しかし。アモリカだけは買ってません。買えるかー!!
いくら何でもこのジャケはひど過ぎます。ネット販売のなかった頃は、乙女はどうやってコレを入手すれば良かったというんだあっ!!

>Screaming Bunnyさん♪。
あはっ☆、怒ってる。一度見ただけで、忘れられないジャケットのひとつなんですけどね。確かにセンスが良いとは言えないな。あたしは買えましたけどね・・・って、当然ですか?(笑)。
なるほど、ロックンロールとレトロか。いいトコついてますね。特に初期の彼等って、レトロとかコピーとか、そんな言い方がついて回りましたものね。ただ、全く新しいモノを取り入れなかったわけじゃないんだけど、何て言われてもストレートな表現をしてきた事が結局は評価されるわけで、なかなか大したバンドだったんじゃないかと思うんです。

The Black Crowesに関するコメント読みました。
的確に上手く表現しますね。
1st Album"Shake Your Money Maker"が発売された時、僕は高校生でした。
"Sister Luck" と"She Talks to Angels" が好きでずっとAlbumが出る度に聞いています。
僕は2nd Album "The Southern Harmony and Musical Companion"が一番好きです。
おっしゃる通りMarc Fordの加入は大きいですね。
Led Zeppelinも好きなのでLive at the Greekは今も頻繁に聞きます。
2006年のライヴ"Freak 'n' Roll...Into the Fog"が最高です。
一時的ですが2nd Albumのメンバーが集まりMarc Fordもかっこいいですね。

>うえださん♪、妙な言い方しててすみません(汗)。
今 "the Southern Harmony and Musical Companion" と "Amorica" を聴き比べてたんですけど、本来の the Black Crowes らしさから言えば・・・断然 "Southern Harmony..." ですよね。で、あたしの音楽の趣味から言っても同じになるはずなんだ。でも、それは分かっているけど、どうにも "Amorica" に取り憑かれちゃったような感じです。ああ、ねっとりとしたサウンドがあたしを呼んでいる(笑)。
"Live at the Greek" は面白い上に、彼等にとっても大きかったと思っています。問題はただ、兄弟仲がねえ。まあ、もっと丸くなったら魅力あるサウンドが作れないのかもしれませんけども・・・。

僕も"Amorica"は好きです。
8."Ballad in Urgency" 〜11."Descending" 迄の流れは特にいいですね。
このAlbumには入っていませんが、"Disc one: The Tall Sessions"にも収録されている"Sunday Night Buttermilk Waltz"も好きです。
いい感じに乾いて枯れた雰囲気もあり後半は優しくBlack Crowesのなかでも頻繁に聞くAlbumです。

>うえださん♪
うえださんはエンディングにかけての曲の繋がりが特に気になるみたいですね。
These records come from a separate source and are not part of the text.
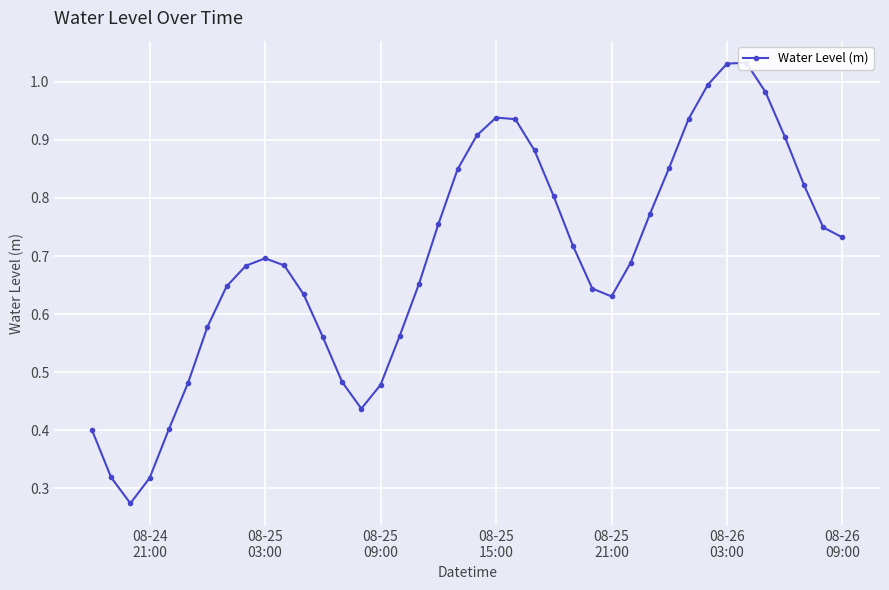

How many lines are shown in the chart?

1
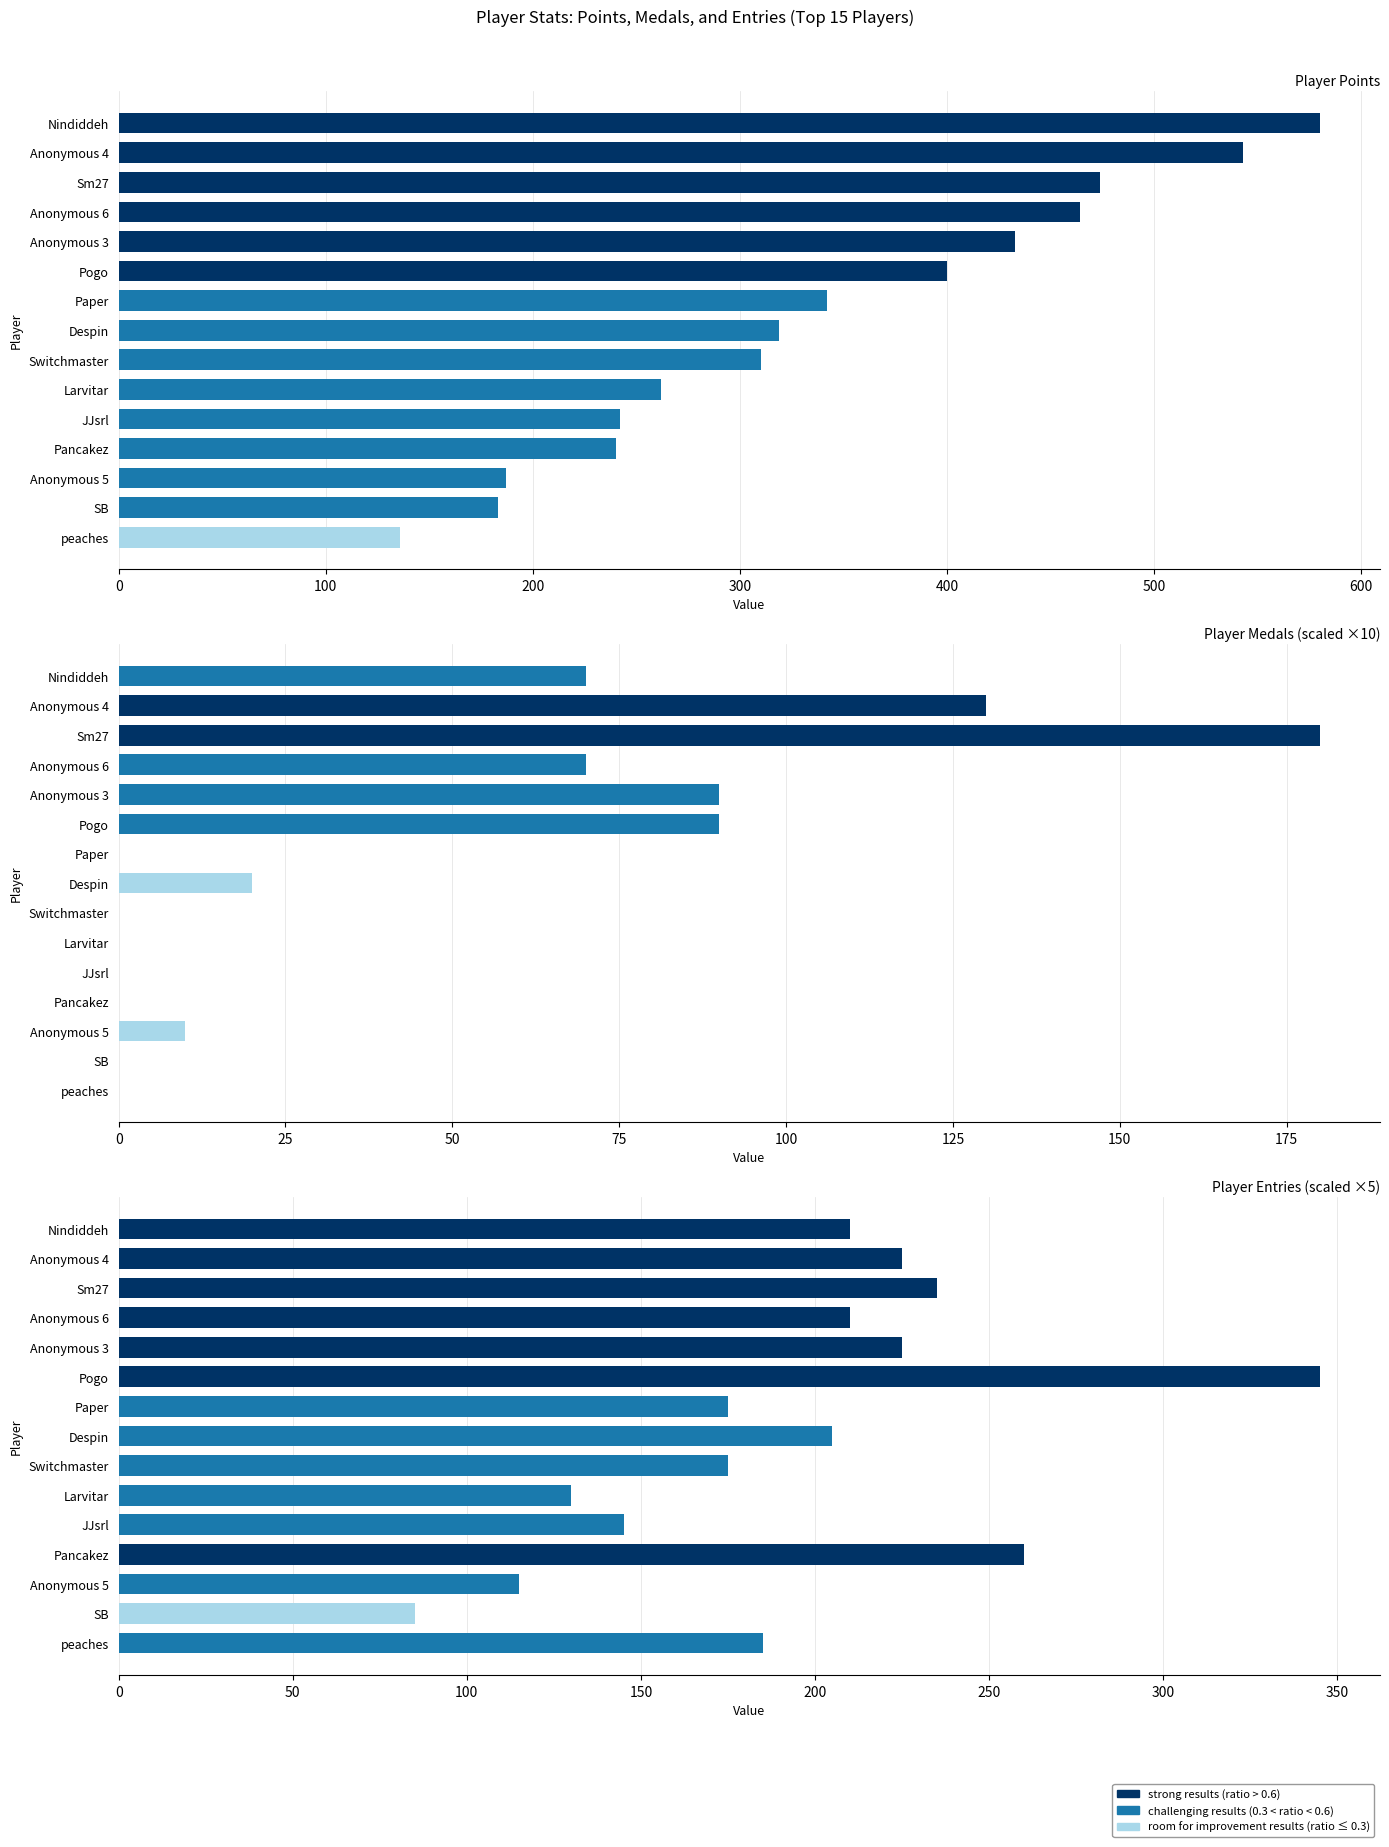

Reading right to left, list all the values displayed in this chart.

Points: peaches=136	SB=183	Anonymous 5=187	Pancakez=240	JJsrl=242	Larvitar=262	Switchmaster=310	Despin=319	Paper=342	Pogo=400	Anonymous 3=433	Anonymous 6=464	Sm27=474	Anonymous 4=543	Nindiddeh=580
Medals: peaches=0	SB=0	Anonymous 5=10	Pancakez=0	JJsrl=0	Larvitar=0	Switchmaster=0	Despin=20	Paper=0	Pogo=90	Anonymous 3=90	Anonymous 6=70	Sm27=180	Anonymous 4=130	Nindiddeh=70
Entries: peaches=185	SB=85	Anonymous 5=115	Pancakez=260	JJsrl=145	Larvitar=130	Switchmaster=175	Despin=205	Paper=175	Pogo=345	Anonymous 3=225	Anonymous 6=210	Sm27=235	Anonymous 4=225	Nindiddeh=210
まあ、あたしは出だしの3連発にやられたって感じはありますけども(笑)。
評価されてなくても好きなアルバムとか、そのアーティストにとって重要とは呼ばれてないけど好きな曲だとか、そんな拘りこそが実は大切なんだと思います。そういうトコが、その人らしさになってくような気がするんですよね。

むつみさん
"Amorica"リリースは確か1994年です。
このレビューを書いたのは2006年ですね。
むつみさん、2006年リリースのThe Lost Crowesは聴きましたか?
Disc one: The Tall Sessionsが"Amorica"リリース前の未発表曲ですが、かなり曲も重複しています。
これがそのまま3rd Albumとして発表されていれば評価もかなり違ったでしょうね。
アレンジも若干異なり、2nd Albumの流れに近いと思いました。

>うえださん♪
あたし、コンピレーションは聴かないんですよね。完成されたアルバムだけで評価するタイプで、ボーナストラックさえも、iPhoneとかに入れる時には外してたりします。
"Amorica" は録り直しされて今の形っていいうから、その頃の音源は面白いかもしれませんね。確かに "Southern Harmony..." の流れになるのかもしれないし、ファンの評価も高かったかもしれない。でも、そうすると "Amorica" は存在できない事になる。面白いよなあ、 the Black Crows はそっちを選んだって事なんですよね。

むつみさんがコンピレーションは聴かないって、なんとなく予想出来ました。
当時彼らがこのAlbumを出していたら、むつみさんのおっしゃる通り、ファンの評価は高かったと思います。
僕もAlbumの流れを損なうボーナストラックが好きではなくて、日本版はほとんど買いません。
“幻のアルバム”『BAND』&『TALL』2枚のリリース(2016)彼らがこのタイミングで世に出す判断をした事。
同じく(2016)マークフォードが戻りライブを行った事。
このAlbumからもライブで演奏された曲もありました。
製作された時系列を見ると面白く、デビュー当時から応援していたファンとしては聴くのが楽しみでした。
マークフォードが加入して、また一緒にライブをする。
僕にとってバンドが一番良いメンバーが集まった所がまた見れるというのがが嬉しかったです。
むつみさんのおっしゃるように、バンドはこの時Amoricaを選択したんですよね。
僕はそういう所も含めてAmoricaが再び好きになりました。
・Shake Your Money Maker(1990)
・Southern Harmony And Musical Companion(1992)
・Tall
・Amorica.(1994)
・Three Snakes And One Charm(1996)
・Band
・By Your Side(1999)

>うえださん♪
まあ、自分のブログだと思って、勝手な事言ってるわけですけどね(笑)。
例えば、"Shake Your Money Maker" は『新人バンド』が『あの内容』で『1990年』にリリースしたわけです。どれも違ったらダメなんですよね。あのアルバムのリリースが後3年早かったり3年遅かったりしたら、全然意味合いが変わってくる。評価も衝撃も。まさにあの時しかなかったんだと思うんです。同じ事が "Amorica" にも言えるし、"Three Snakes and One Charm" 以降のアルバムにも言える。
バンドによっては残念な結果になっちゃう事もあるけれど、それがそのバンドの歴史だと思うんですよね。the Black Crows は悪い歴史は送ってないと、あたしは思うんです。

そうですね。
タイミングは大事ですよね。
思えばタイミングでチャンスを逃した勿体無いバンドって結構いますよね。
逆に全てがぴったり合った時、その時だから作れた曲を聴いや音などもありますね。
このAlbumの様に。
Albumはそういった記録的な一面もありますね。

>うえださん♪
あたしは "America" こそ、このタイミングだからこの音が出た代表的にアルバムだと思ってます。